My great grandparents on my mother’s side apparently owned a coffee plantation in India. I have seen one photo of them in India but I know little of the back story. My grandfather was born in India - I once investigated whether I was eligible to play football (soccer) for India but it turns out not as he was born before India declared independence from the British Empire. I was told that he was sent back from India to boarding school in Edinburgh when he was 7 and never saw his mother again. It’s strange to think that if the East India Company had not been founded, he may never have even set foot in India.

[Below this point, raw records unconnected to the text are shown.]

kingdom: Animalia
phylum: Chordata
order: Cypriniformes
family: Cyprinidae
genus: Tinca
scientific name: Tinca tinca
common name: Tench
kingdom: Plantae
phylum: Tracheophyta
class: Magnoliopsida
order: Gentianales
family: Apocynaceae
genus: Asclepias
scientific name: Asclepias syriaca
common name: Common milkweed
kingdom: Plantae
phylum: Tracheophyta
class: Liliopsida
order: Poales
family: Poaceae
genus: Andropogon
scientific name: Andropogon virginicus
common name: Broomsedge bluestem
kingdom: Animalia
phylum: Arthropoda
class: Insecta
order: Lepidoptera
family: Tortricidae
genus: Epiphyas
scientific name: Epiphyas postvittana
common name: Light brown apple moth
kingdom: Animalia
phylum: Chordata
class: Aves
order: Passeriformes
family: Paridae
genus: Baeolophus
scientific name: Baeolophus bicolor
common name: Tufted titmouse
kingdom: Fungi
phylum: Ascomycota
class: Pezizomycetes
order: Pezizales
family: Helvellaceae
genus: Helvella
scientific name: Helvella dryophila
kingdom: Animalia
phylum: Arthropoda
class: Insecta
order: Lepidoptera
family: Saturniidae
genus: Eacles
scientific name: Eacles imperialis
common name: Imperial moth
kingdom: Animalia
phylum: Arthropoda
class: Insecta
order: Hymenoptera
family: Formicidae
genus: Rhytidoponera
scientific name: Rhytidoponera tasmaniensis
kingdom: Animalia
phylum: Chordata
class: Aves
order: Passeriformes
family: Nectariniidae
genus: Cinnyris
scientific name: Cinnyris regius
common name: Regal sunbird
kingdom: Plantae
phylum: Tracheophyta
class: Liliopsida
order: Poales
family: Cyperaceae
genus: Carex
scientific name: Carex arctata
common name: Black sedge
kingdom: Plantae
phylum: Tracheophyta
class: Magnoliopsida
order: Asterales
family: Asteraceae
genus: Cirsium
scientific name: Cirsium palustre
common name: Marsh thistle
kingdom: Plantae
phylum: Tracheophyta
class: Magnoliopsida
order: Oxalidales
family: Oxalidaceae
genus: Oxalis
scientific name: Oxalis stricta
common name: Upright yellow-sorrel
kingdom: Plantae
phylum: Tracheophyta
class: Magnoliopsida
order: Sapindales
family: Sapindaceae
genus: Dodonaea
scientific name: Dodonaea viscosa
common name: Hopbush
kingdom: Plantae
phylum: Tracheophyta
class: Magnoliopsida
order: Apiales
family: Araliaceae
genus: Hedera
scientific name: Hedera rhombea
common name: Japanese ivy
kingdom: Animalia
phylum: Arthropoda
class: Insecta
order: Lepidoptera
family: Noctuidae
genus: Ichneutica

The East India Company is a part of British history that we don’t like to talk about. For good reason. Even without being selective or revisionist, there is much to be appalled by. This book does a good job of telling the history - from the 218 men who founded it (as permissioned by one woman) to the 19th century when its vision was largely realised.
This week marked the one year anniversary of The Weekly Distillation. With over 14,000 opens, 41 newsletters and an average email open rate of 68%, I’m grateful for the engagement and encouragement. Here’s some of the feedback I’ve had:
“You’ve a way with words blended with an educated balanced insight too.”
“I honestly really enjoy reading these. They’re interesting first off. However, you’ve a way with words that’s cuts to the chase wrapped up in a soothe sarcastic undertone. Bravo I say.”
“Excellent stuff. Fascinating. Provoking"
“Mate, love the briefing!”
I plan to keep writing, hopefully you plan to keep reading! Sláinte
Great read for a Saturday morning! It really makes me think how I can secure my data d how to prepare my business if internet goes down.